Home

Introduction

COntent ANalysis SYStem is a framework for mining scientific publications using Apache Hadoop. It is primarily developed by employees of the Centre for Open Science (CeON) at Interdisciplinary Centre for Mathematical and Computational Modelling (ICM), University of Warsaw (UW).

Apache Hadoop

In order to run the application, you need to have Cloudera's Hadoop installed. The steps of the installation procedure are given below. IMPORTANT: Because of a bug in the Oozie version provided with Cloudera's Hadoop (by the way: this bug is removed in the version of Oozie available in the source code repository), you need to have Oracle Java JDK 1.6 installed. Oozie does not work with JDK 1.7.

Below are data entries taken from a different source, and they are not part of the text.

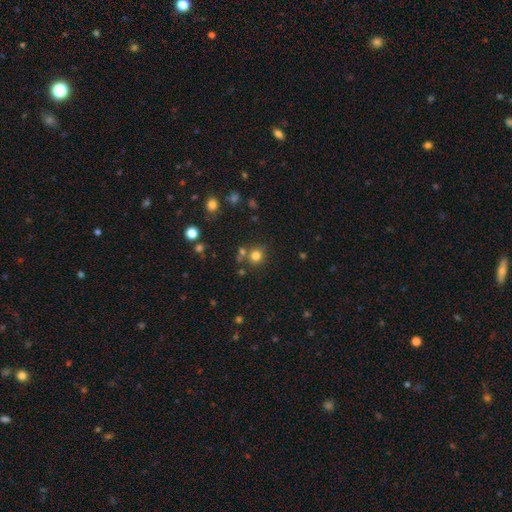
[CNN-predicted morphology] A smooth galaxy with no disk features (78%) that is round (90%). Merging: none (72%).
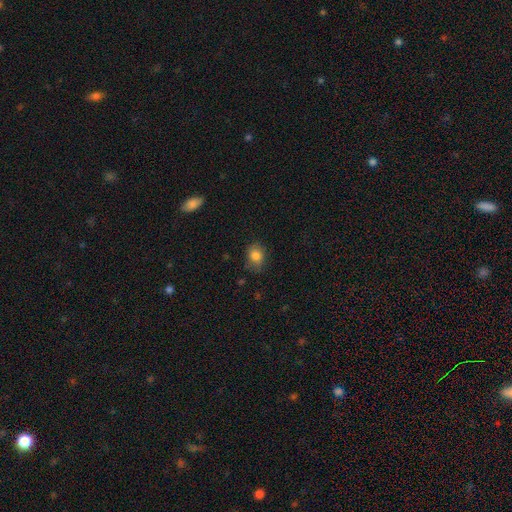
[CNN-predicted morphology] smooth_or_featured: smooth (p=0.82) [alt: star or artifact p=0.10]
how_rounded: in between (p=0.55) [alt: round p=0.44]
merging: none (p=0.72) [alt: minor disturbance p=0.22]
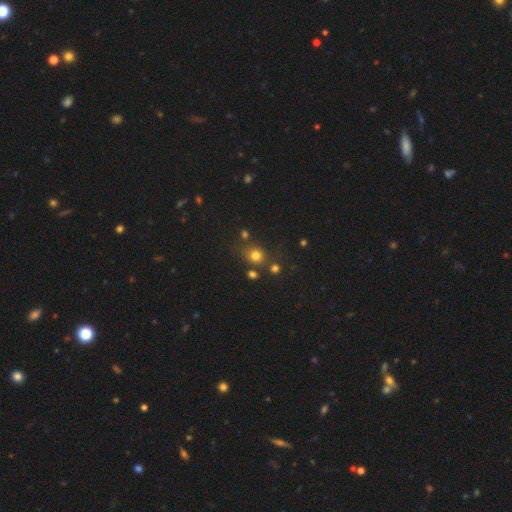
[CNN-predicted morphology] This is likely a smooth galaxy (74%). How rounded: likely round (76%). Merging: likely none (69%).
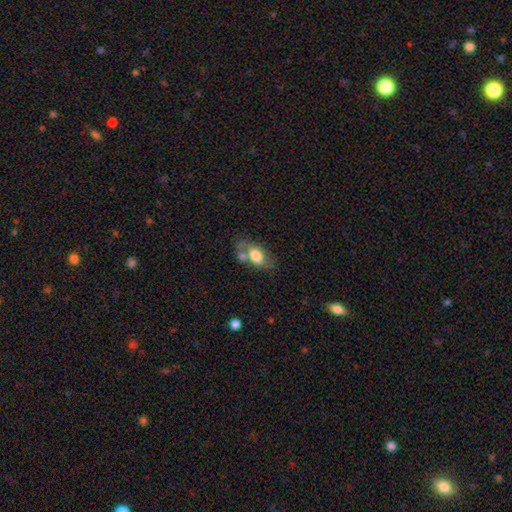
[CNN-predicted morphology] smooth-or-featured: smooth: 59% | featured or disk: 33% | star or artifact: 7%
  how-rounded: in between: 87% | round: 9% | cigar-shaped: 4%
  merging: none: 45% | merger: 25% | minor disturbance: 20% | major disturbance: 10%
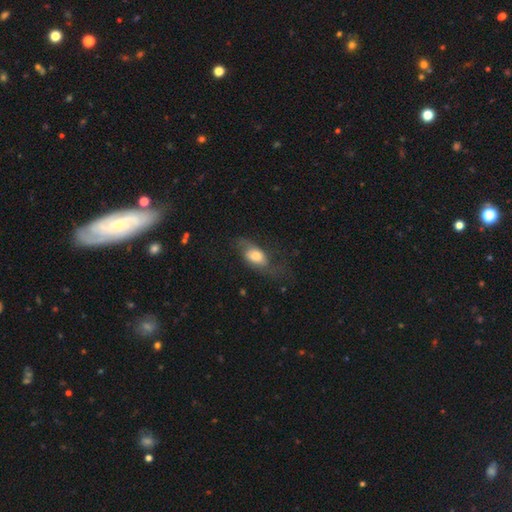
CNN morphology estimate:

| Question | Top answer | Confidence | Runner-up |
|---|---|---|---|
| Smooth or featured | smooth | 57% | featured or disk (35%) |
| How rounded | in between | 85% | round (9%) |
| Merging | none | 48% | major disturbance (26%) |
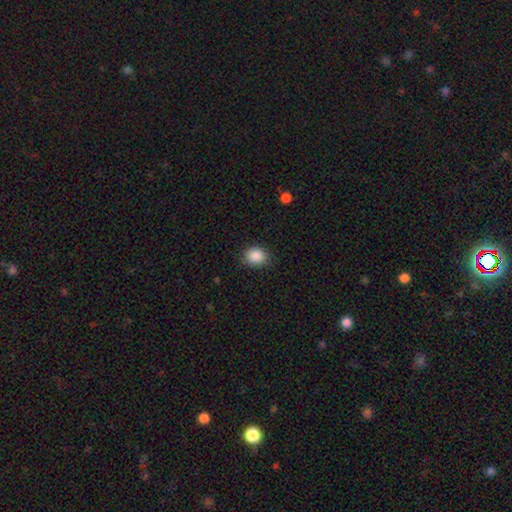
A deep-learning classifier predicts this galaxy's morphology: Q: Smooth or featured?
A: smooth (87%); runner-up: star or artifact (9%)
Q: How rounded?
A: round (60%); runner-up: in between (39%)
Q: Merging?
A: none (79%); runner-up: minor disturbance (16%)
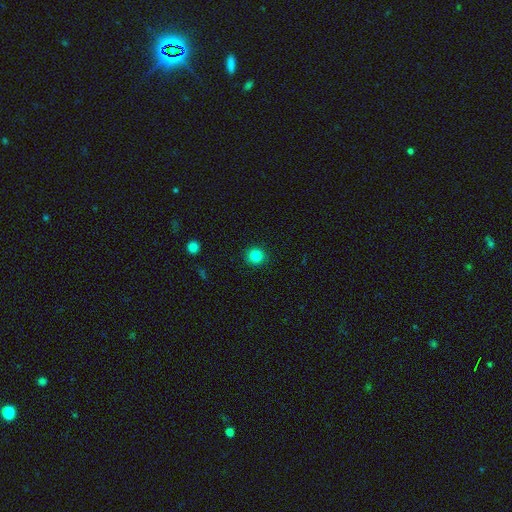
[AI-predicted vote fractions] smooth_or_featured: smooth (p=0.84) [alt: star or artifact p=0.11]
how_rounded: round (p=0.92) [alt: in between p=0.07]
merging: none (p=0.91) [alt: minor disturbance p=0.06]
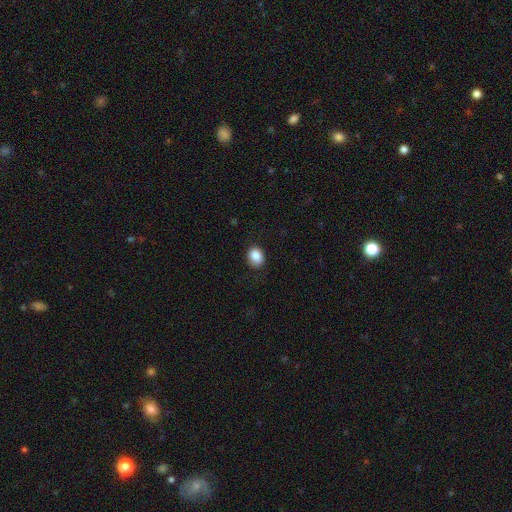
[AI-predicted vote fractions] Smooth or featured: smooth — 86% (star or artifact — 9%)
How rounded: round — 51% (in between — 48%)
Merging: none — 85% (minor disturbance — 12%)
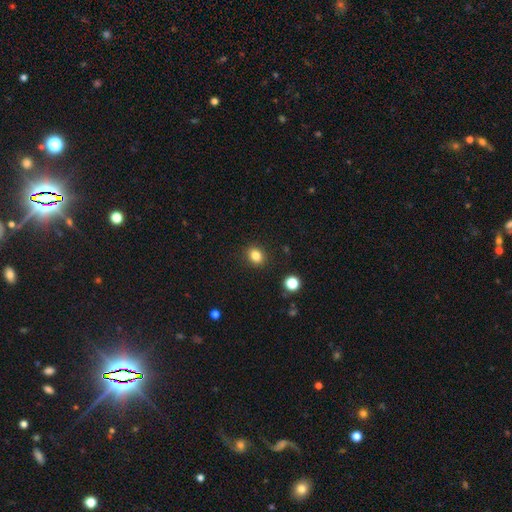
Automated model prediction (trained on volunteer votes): smooth_or_featured: smooth (p=0.83) [alt: star or artifact p=0.12]
how_rounded: round (p=0.54) [alt: in between p=0.45]
merging: none (p=0.89) [alt: minor disturbance p=0.07]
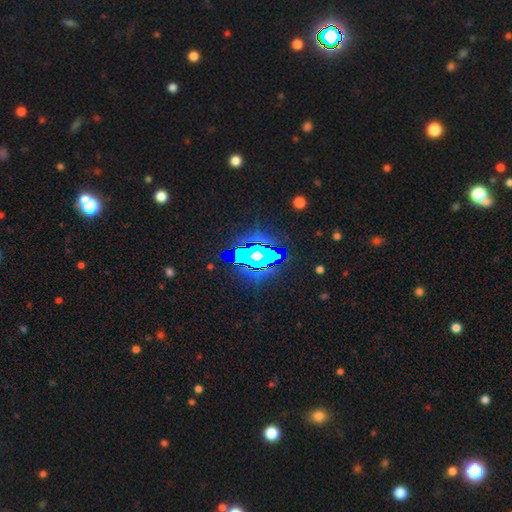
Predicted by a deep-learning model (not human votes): Morphology: type=star or artifact (70%).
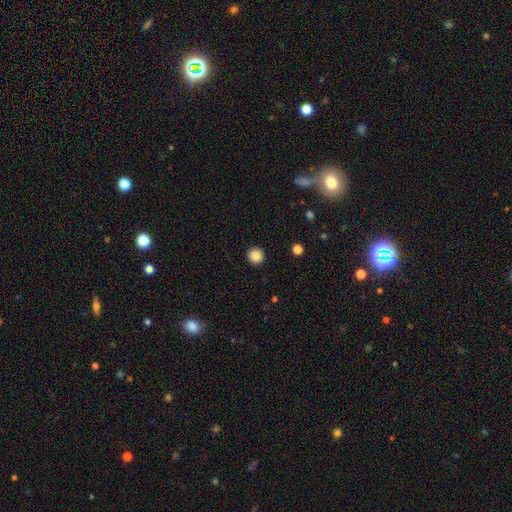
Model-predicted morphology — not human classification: type=smooth (87%); roundness=round (95%); merging=none (93%).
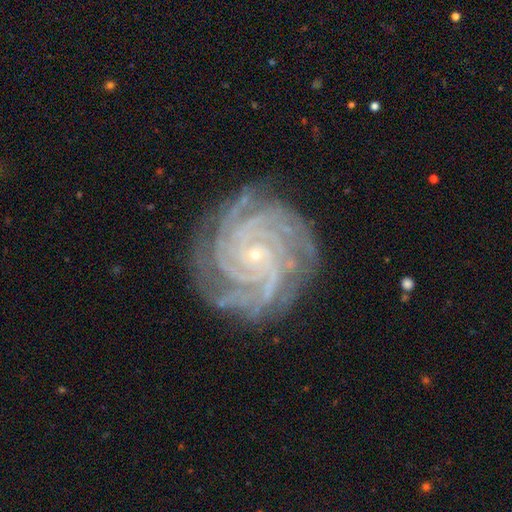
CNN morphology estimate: smooth-or-featured: featured or disk: 92% | star or artifact: 5% | smooth: 3%
  disk-edge-on: no: 98% | yes: 2%
    bar: no: 72% | weak: 19% | strong: 9%
    has-spiral-arms: yes: 99% | no: 1%
      spiral-winding: tight: 83% | medium: 15% | loose: 2%
      spiral-arm-count: 4: 30% | more than 4: 27% | 3: 14% | can't tell: 11% | 2: 9% | 1: 8%
    bulge-size: small: 89% | moderate: 8% | none: 1% | large: 1% | dominant: 1%
  merging: none: 84% | minor disturbance: 12% | major disturbance: 3% | merger: 1%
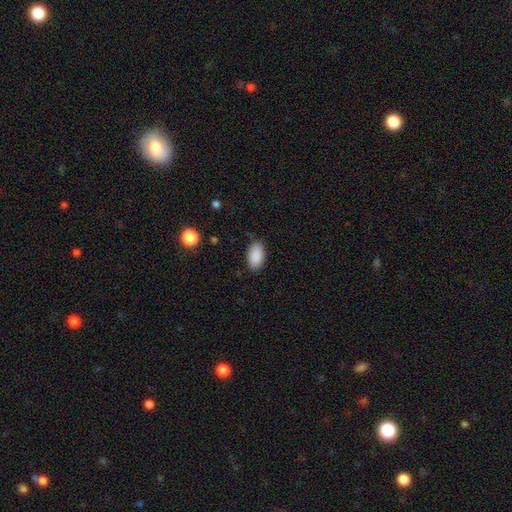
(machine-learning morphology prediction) This appears to be a smooth galaxy with no disk features (90%) that is in between round and cigar-shaped (94%). Merging: none (84%).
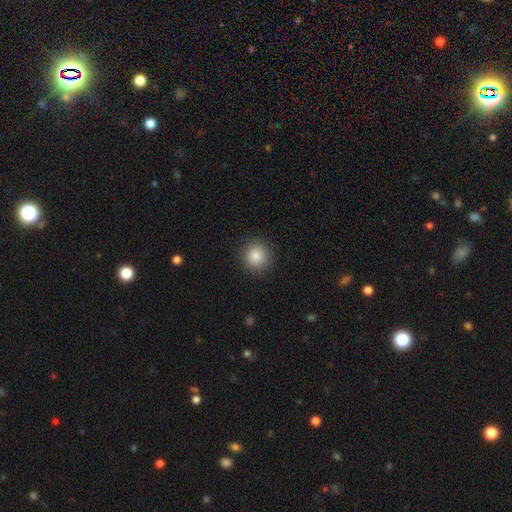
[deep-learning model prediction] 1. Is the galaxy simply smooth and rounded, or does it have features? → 86% smooth, 10% star or artifact, 5% featured or disk.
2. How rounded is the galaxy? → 89% round, 10% in between, 1% cigar-shaped.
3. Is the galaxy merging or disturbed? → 91% none, 6% minor disturbance, 2% major disturbance, 1% merger.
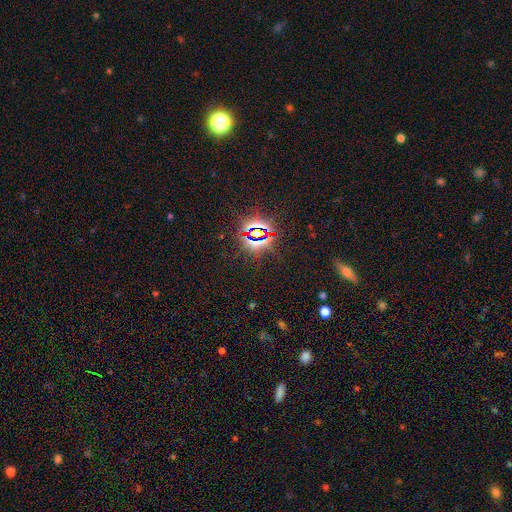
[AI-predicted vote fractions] Smooth or featured? star or artifact (80%)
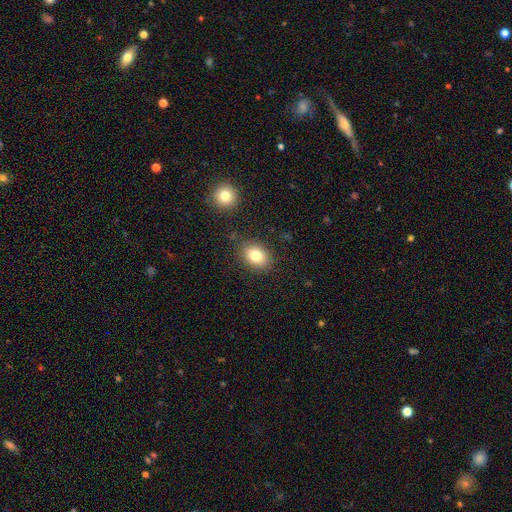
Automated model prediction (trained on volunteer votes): Q: Smooth or featured?
A: smooth (80%); runner-up: featured or disk (10%)
Q: How rounded?
A: in between (62%); runner-up: round (37%)
Q: Merging?
A: none (83%); runner-up: minor disturbance (11%)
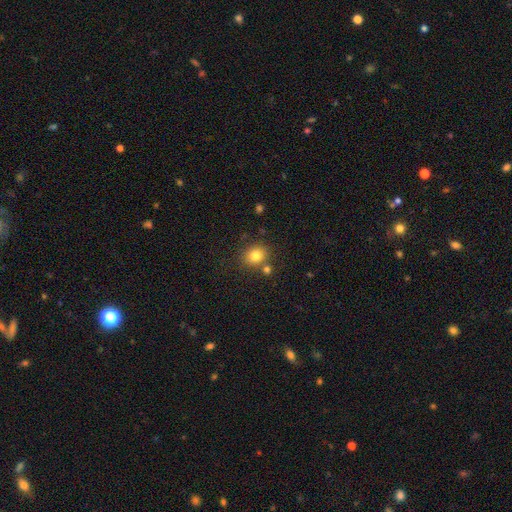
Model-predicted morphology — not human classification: The model was most divided on "how rounded": round: 73%, in between: 26%, cigar-shaped: 1%. More confident: smooth or featured — smooth (80%); merging — none (74%).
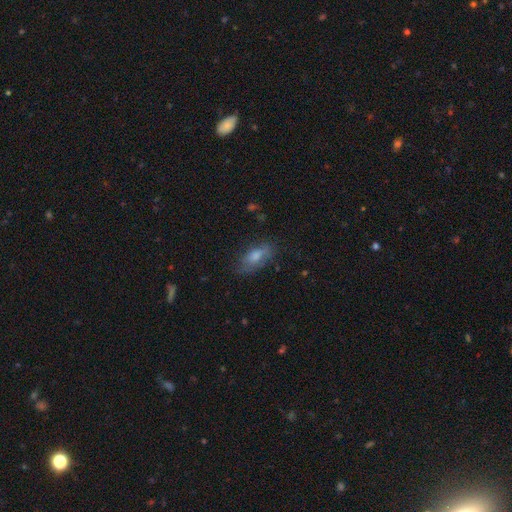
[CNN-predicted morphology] Smooth or featured? Predicted: smooth (p=0.59). How rounded? Predicted: in between (p=0.78). Merging? Predicted: none (p=0.70).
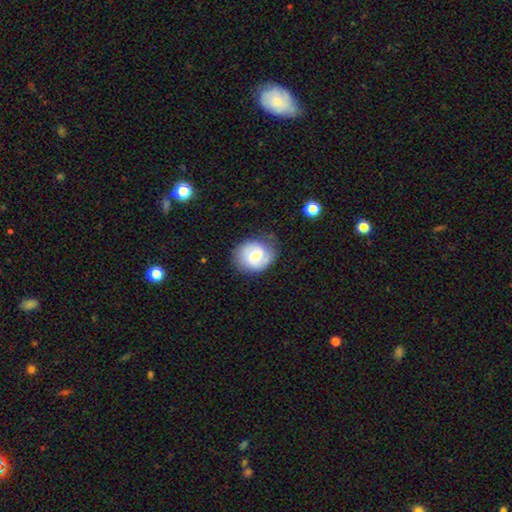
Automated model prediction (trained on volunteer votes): smooth_or_featured: smooth (p=0.48) [alt: featured or disk p=0.45]
merging: none (p=0.75) [alt: minor disturbance p=0.18]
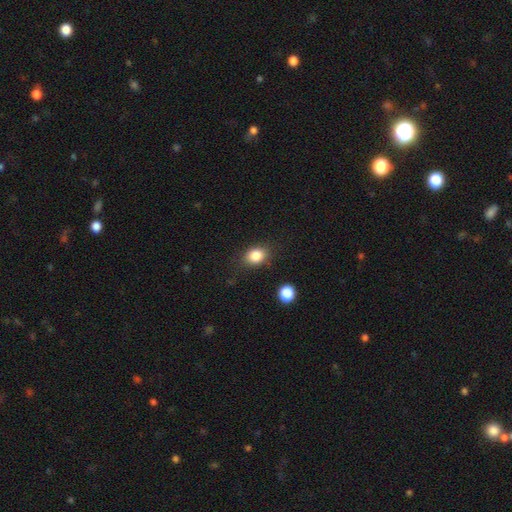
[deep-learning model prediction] Smooth or featured? smooth (84%)
How rounded? in between (56%)
Merging? none (80%)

The instructions below show how to install Cloudera Hadoop CDH4 with MRv1 in accordance with the instructions given in Cloudera CDH4 intallation guide.

It is important to know that Hadoop can be run in one of three modes:

standalone mode - runs all of the Hadoop processes in a single JVM which makes it easy to debug the application.
pseudo-distributed mode - runs a full-fledged Hadoop on your local computer.
distributed mode - runs the application on a cluster consisting of many nodes/hosts.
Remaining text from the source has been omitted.